RECORDS SHOWN: Begin

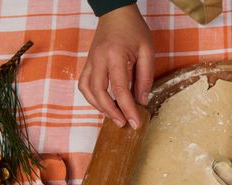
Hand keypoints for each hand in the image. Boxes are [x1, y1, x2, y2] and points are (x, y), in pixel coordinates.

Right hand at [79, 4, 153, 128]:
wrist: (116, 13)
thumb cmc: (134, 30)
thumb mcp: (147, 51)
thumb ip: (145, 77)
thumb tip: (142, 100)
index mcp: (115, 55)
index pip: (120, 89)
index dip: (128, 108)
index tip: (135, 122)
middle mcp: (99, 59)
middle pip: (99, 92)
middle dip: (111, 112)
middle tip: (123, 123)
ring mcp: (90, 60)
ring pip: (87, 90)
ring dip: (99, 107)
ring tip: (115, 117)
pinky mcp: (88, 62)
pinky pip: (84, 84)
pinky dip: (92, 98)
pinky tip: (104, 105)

RECORDS SHOWN: End
RECORDS SHOWN: Begin

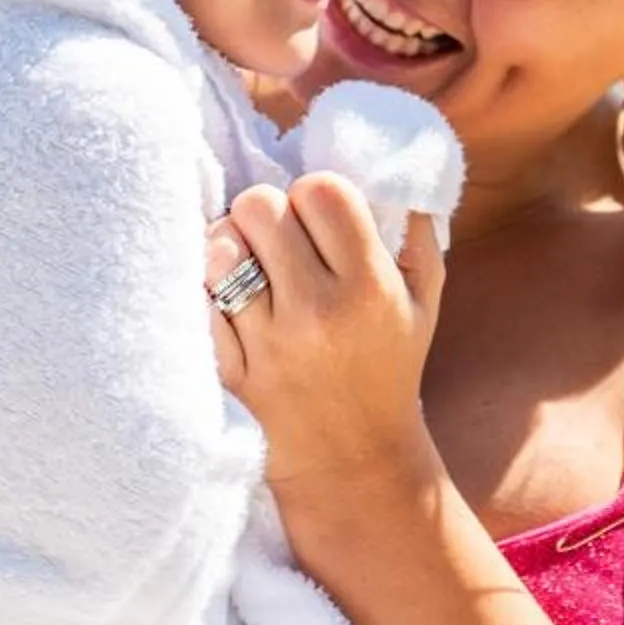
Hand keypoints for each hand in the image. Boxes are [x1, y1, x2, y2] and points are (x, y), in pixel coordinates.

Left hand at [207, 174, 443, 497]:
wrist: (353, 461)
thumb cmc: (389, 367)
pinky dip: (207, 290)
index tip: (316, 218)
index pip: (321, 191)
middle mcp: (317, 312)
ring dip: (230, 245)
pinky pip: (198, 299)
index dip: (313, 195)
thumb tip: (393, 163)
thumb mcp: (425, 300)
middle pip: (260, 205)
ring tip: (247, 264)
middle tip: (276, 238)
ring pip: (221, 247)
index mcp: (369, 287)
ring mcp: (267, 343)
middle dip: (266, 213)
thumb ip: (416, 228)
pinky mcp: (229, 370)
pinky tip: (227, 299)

RECORDS SHOWN: End

**DIRECTIONS**
Please copy every line of the records above in which "thumb" appears.

**SOLVED EXERCISE**
thumb cmc: (134, 30)
thumb mcp: (147, 51)
thumb ip: (145, 77)
thumb tip: (142, 100)
thumb cmc: (389, 367)
thumb tip: (393, 163)
thumb mcp: (425, 300)
thumb ip: (416, 228)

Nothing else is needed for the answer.